Mil Fantasmas, álbum da banda cearense LeBruce, chega com força e personalidade, costurando um emo que respira referências locais e universais, com produção certeira de Gabriel Aragão (Selvagens à Procura de Lei). Com a nova formação, Henrique Giacomini (vocal/guitarra), Lív Dote (vocal/baixo), Gabielly Dealem (guitarra) e Breno Oliveira (bateria), a LeBruce entrega um trabalho coeso, que não teme soar radiofônico, mas que guarda surpresas e nuances interessantes faixa a faixa.
“Herói de Plástico” abre o disco fazendo questão de situar: logo nos primeiros versos, ainda que implicitamente, Pacajus. O refrão é daqueles fortes e grudentos, fácil de decorar e cantar junto. Não à toa foi o primeiro single, lançado com direito a videoclipe produzido pela Gutural que valoriza as imagens da cidade e culmina no Complexo Beira Açude.
Em seguida vem “Mil Fantasmas”, faixa-título que começa com um clima meio atmosférico, denso, mas logo se apoia num baixo marcante com pegada post-punk, adicionado a sintetizadores e uma quebrada intensa que surpreende.
“Um Outro Alguém”, segundo single, tem o charme de ser cantada pela baixista Lív Dote, abrindo espaço para seus vocais na banda. É uma das mais radiofônicas, com refrão forte, energético e que cresce bastante. Vale não deixar passar o solo meio etéreo do final, que acrescenta um tempero especial.
Na sequência, “Canção Desastrada” tem os vocais divididos entre Henrique e Lív. Uma balada confessional e bonita, foi o terceiro single apresentado e dá as caras para um dos momentos mais sensíveis do álbum.

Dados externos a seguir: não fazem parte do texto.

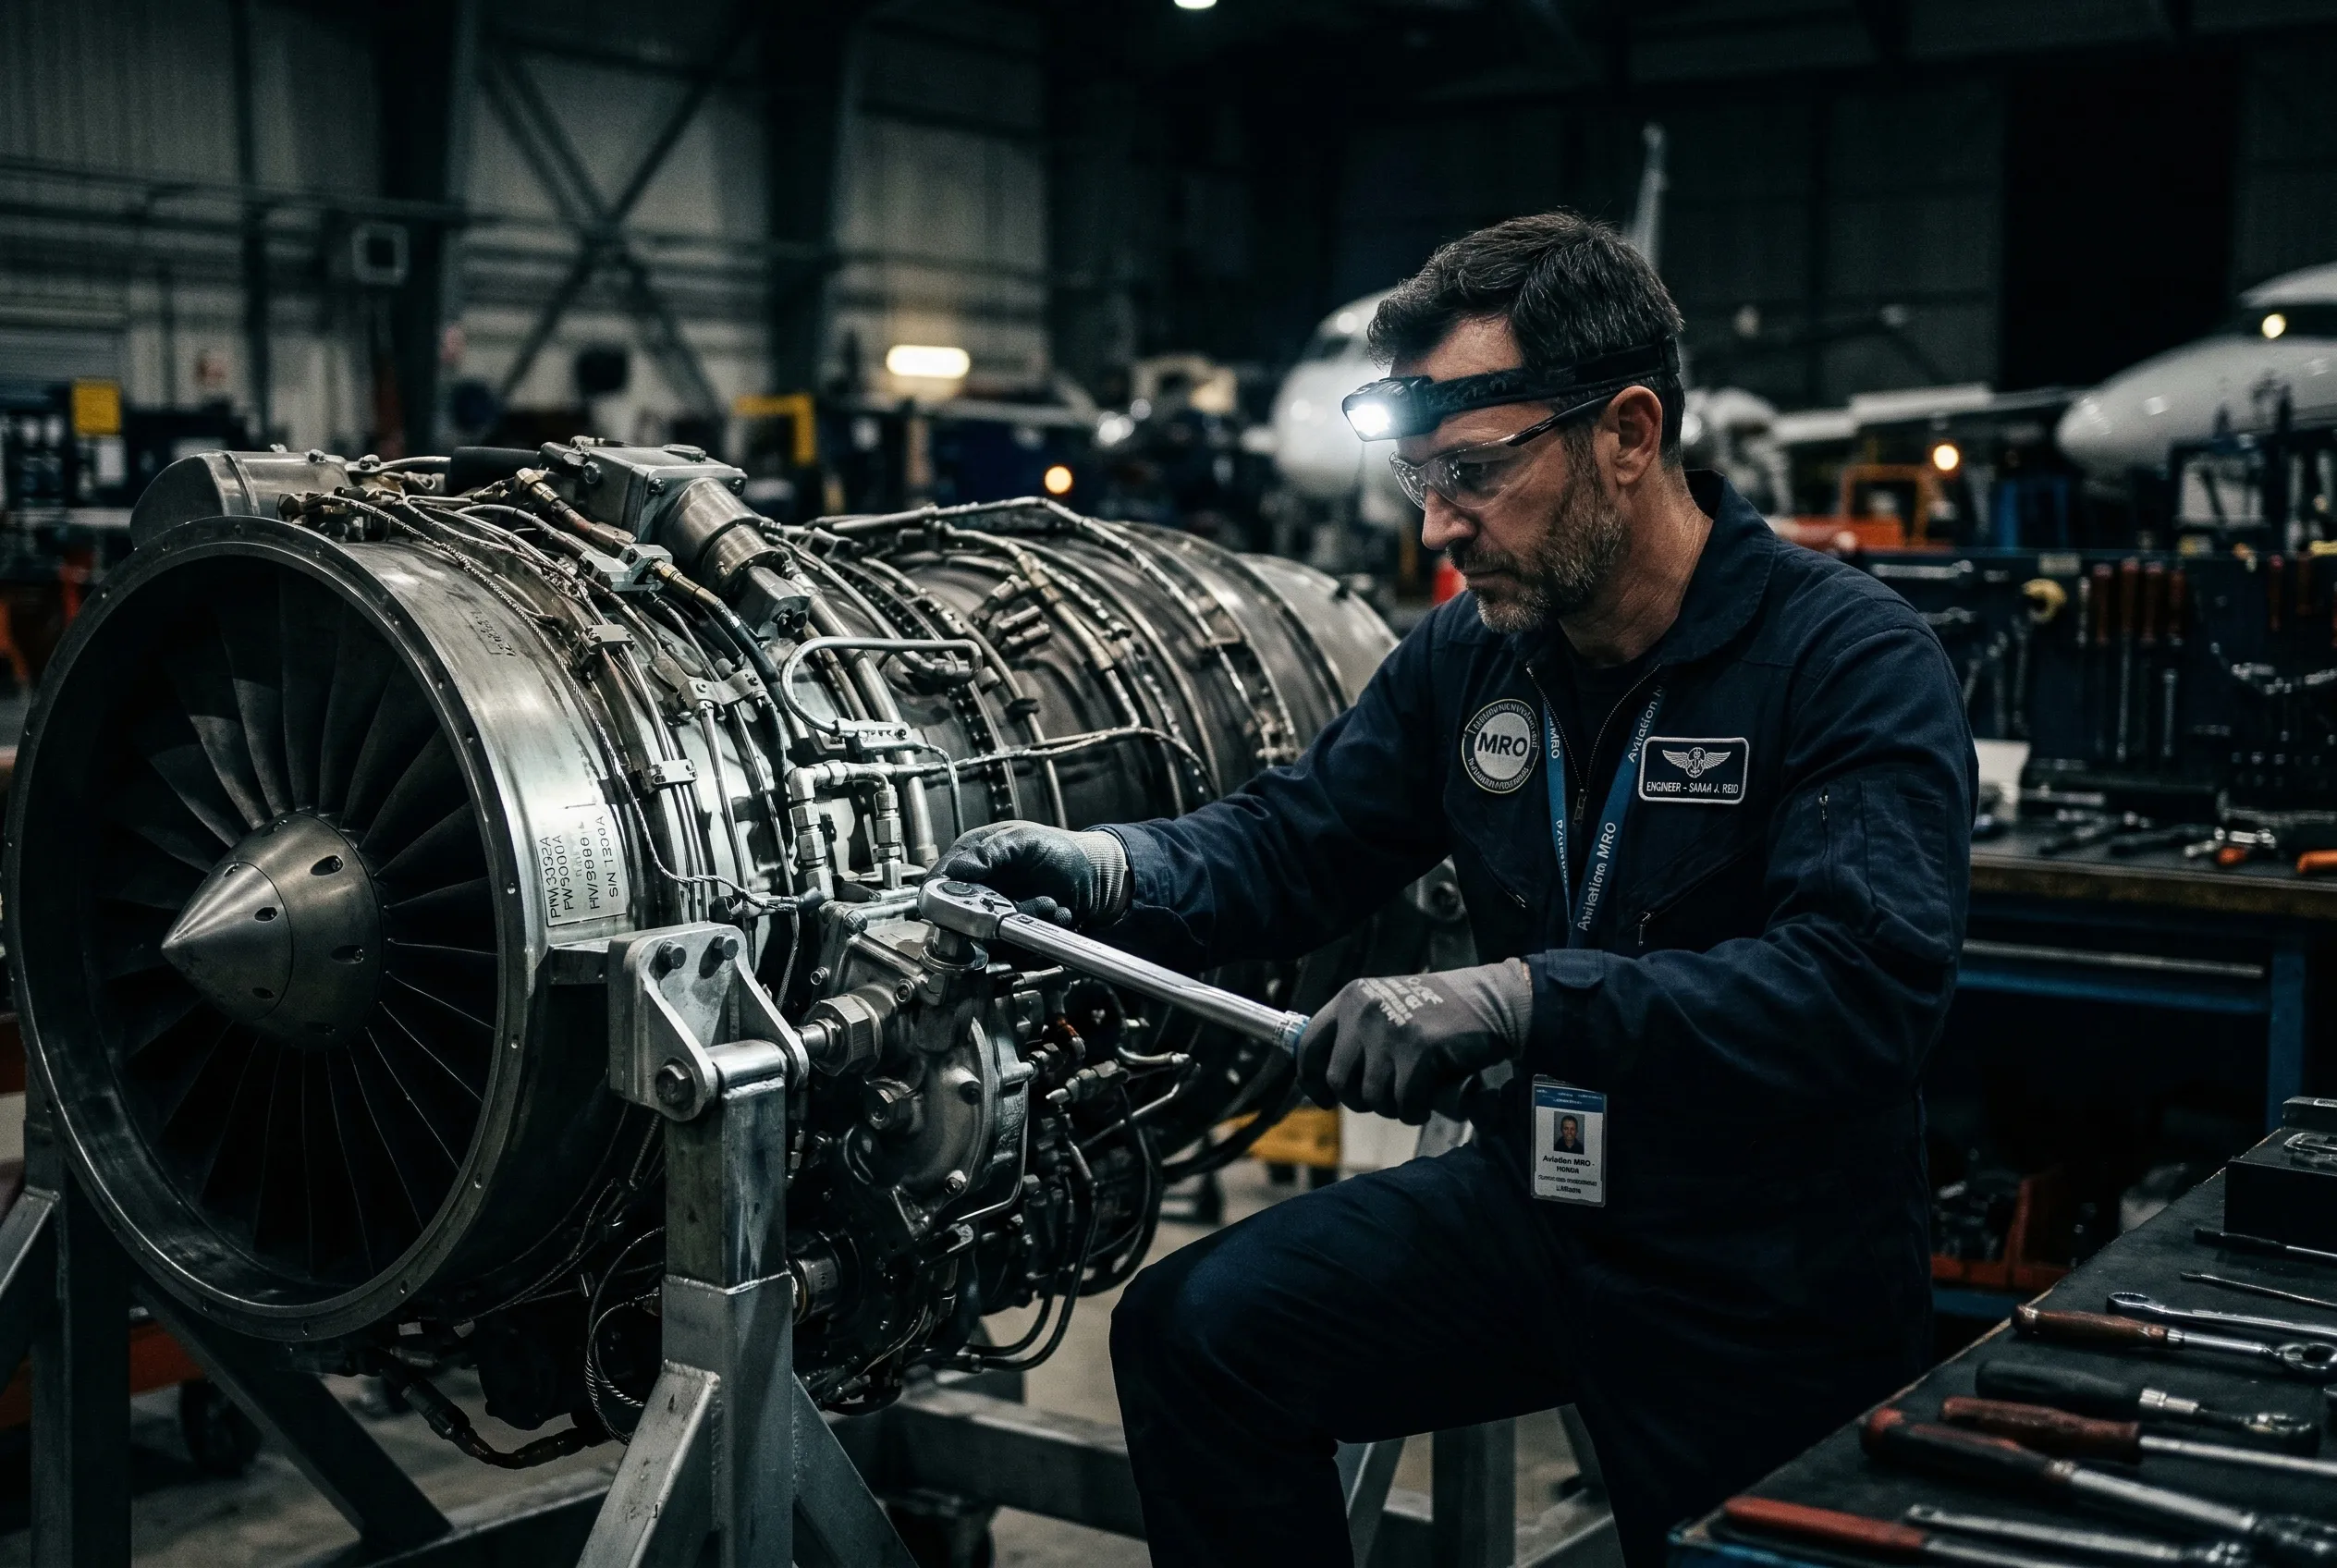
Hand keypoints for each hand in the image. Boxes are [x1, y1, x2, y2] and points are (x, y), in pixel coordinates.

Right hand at [936, 821, 1129, 927]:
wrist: (1097, 877)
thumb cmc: (1064, 851)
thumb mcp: (1026, 840)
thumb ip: (991, 851)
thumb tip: (958, 869)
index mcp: (974, 856)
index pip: (940, 882)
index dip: (945, 897)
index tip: (963, 906)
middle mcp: (981, 886)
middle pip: (960, 916)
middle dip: (995, 914)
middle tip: (1025, 903)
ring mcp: (997, 910)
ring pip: (989, 936)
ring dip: (1024, 921)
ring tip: (1051, 904)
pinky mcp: (1014, 931)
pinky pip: (1014, 947)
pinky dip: (1038, 932)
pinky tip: (1057, 913)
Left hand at [1297, 960, 1532, 1124]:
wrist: (1495, 1000)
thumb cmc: (1443, 1011)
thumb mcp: (1388, 1007)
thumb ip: (1358, 1032)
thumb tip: (1328, 1077)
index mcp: (1352, 997)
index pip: (1309, 1045)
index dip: (1311, 1080)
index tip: (1325, 1098)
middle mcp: (1365, 1010)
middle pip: (1339, 1080)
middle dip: (1362, 1100)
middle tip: (1387, 1098)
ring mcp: (1391, 1030)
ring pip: (1372, 1097)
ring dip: (1393, 1107)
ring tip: (1412, 1095)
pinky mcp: (1419, 1050)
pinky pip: (1404, 1102)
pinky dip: (1416, 1111)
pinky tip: (1428, 1102)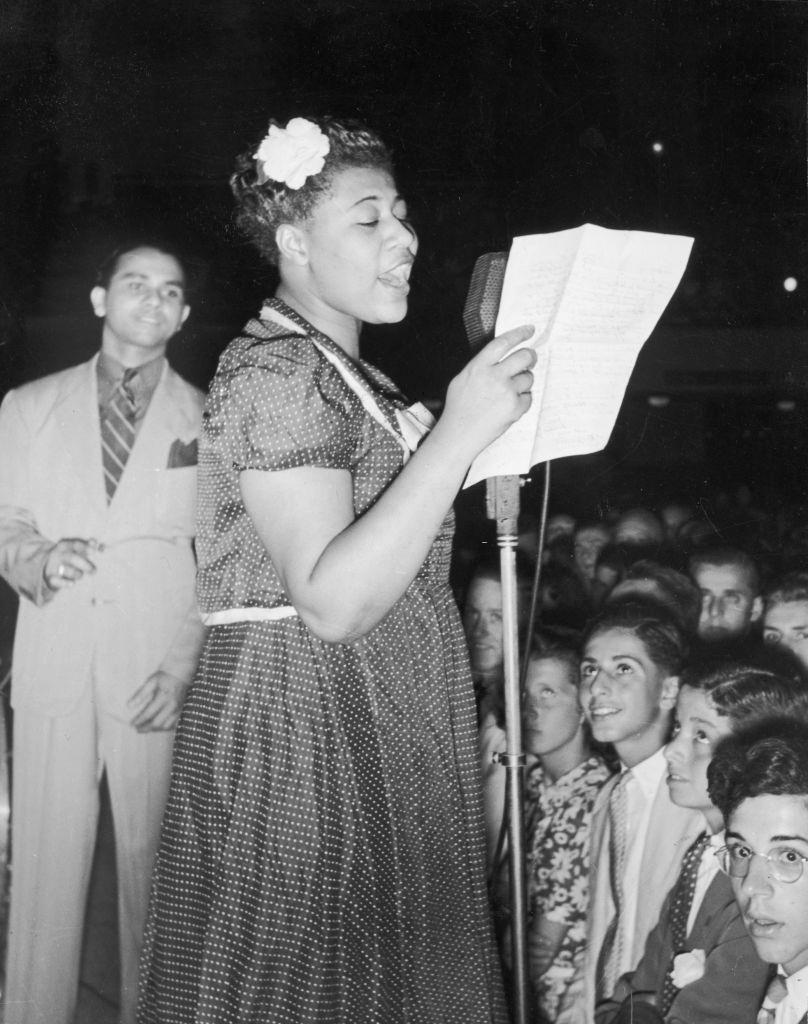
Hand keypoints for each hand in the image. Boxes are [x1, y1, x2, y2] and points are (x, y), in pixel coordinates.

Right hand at [43, 538, 98, 591]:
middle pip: (72, 558)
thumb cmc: (68, 556)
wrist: (47, 565)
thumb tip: (102, 546)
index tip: (94, 551)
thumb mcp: (77, 549)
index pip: (75, 544)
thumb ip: (90, 547)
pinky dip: (65, 583)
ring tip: (80, 575)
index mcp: (65, 545)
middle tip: (94, 570)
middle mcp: (58, 554)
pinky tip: (72, 583)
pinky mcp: (50, 578)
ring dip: (77, 574)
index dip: (85, 547)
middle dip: (85, 564)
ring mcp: (53, 566)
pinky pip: (56, 581)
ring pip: (67, 570)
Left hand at [128, 670, 188, 731]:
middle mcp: (171, 705)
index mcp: (163, 697)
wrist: (181, 674)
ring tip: (146, 728)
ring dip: (154, 729)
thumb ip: (140, 694)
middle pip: (157, 723)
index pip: (148, 713)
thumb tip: (129, 705)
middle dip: (145, 728)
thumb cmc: (164, 677)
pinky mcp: (181, 711)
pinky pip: (173, 724)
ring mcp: (178, 709)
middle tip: (137, 729)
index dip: (139, 720)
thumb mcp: (151, 682)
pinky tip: (157, 726)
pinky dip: (164, 727)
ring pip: (165, 726)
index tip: (132, 723)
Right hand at [441, 324, 537, 456]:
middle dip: (530, 357)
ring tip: (509, 392)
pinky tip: (508, 406)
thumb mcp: (463, 379)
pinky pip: (528, 397)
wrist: (459, 434)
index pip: (503, 342)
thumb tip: (503, 356)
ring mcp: (506, 392)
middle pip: (524, 356)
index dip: (519, 334)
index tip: (529, 330)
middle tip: (530, 359)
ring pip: (528, 377)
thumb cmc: (459, 408)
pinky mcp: (515, 408)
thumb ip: (482, 365)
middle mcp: (494, 377)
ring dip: (523, 382)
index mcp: (479, 367)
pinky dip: (522, 400)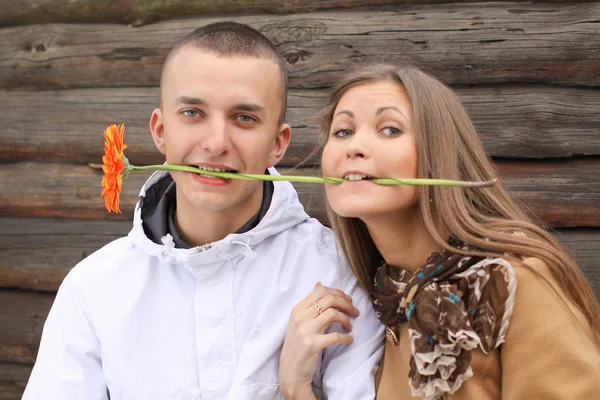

“Terra do Sol” chega provocando: "O que você deixou de ser quando você decidiu crescer?". A música fala de alguém que saiu à noite sem deixar muitas explicações — uma cena familiar para muitos —, evocando esse desejo por um lugar ensolarado, nem sempre literal. Tem esse poder de gerar identificação imediata.
Com “Quando Acabar”, o andamento muda: entra uma milonga agressiva, contagiante, com direito à expressão típica nordestina “mete a sola”. A mais pesada do álbum, e também um dos pontos altos pela energia que entrega.
“Clássico Grenal” é conhecida pelos fãs mais antigos da LeBruce, mas aqui aparece com nova roupagem: mais bem elaborada e dinâmica, mostrando como a banda soube revisitar a canção sem perder sua essência.
Em “À Parisiense”, a letra nos transporta para a capital paulista: “entre a Paulista e a Consolação”, contando a história de uma pessoa narcisista, inalcançável. Um daqueles retratos urbanos que poderiam ser de qualquer cidade grande, mas aqui ganha sotaque próprio.
“Pra Nunca Mais Voltar”, outra já presente no repertório, surge mais bem definida, como se finalmente tivesse encontrado seu lugar ideal dentro do contexto do álbum.
E então chegamos a “Valsa Vazia”, a faixa que mais destoa — e talvez por isso mesmo, chama a atenção. Tem momentos com pegada eletrônica que remetem, ainda que de leve, a climas do In Rainbows do Radiohead. O arranjo final orquestral é incrível, poderia até ter ganhado mais espaço, mas mesmo assim não perde o mérito. É minha faixa predileta do trabalho.
No fim, Mil Fantasmas é um álbum muito bem embalado, que poderia, sem medo, tocar na íntegra em qualquer rádio rock por aí, pelo seu forte potencial radiofônico. Uma grande evolução diante do seu trabalho de estreia, o ótimo e marcante Concreto (2023). Um registro em que a LeBruce reafirma o Ceará — e, mais especificamente, Pacajus — como celeiro de grandes nomes. E, por que não, candidato a um dos discos do ano.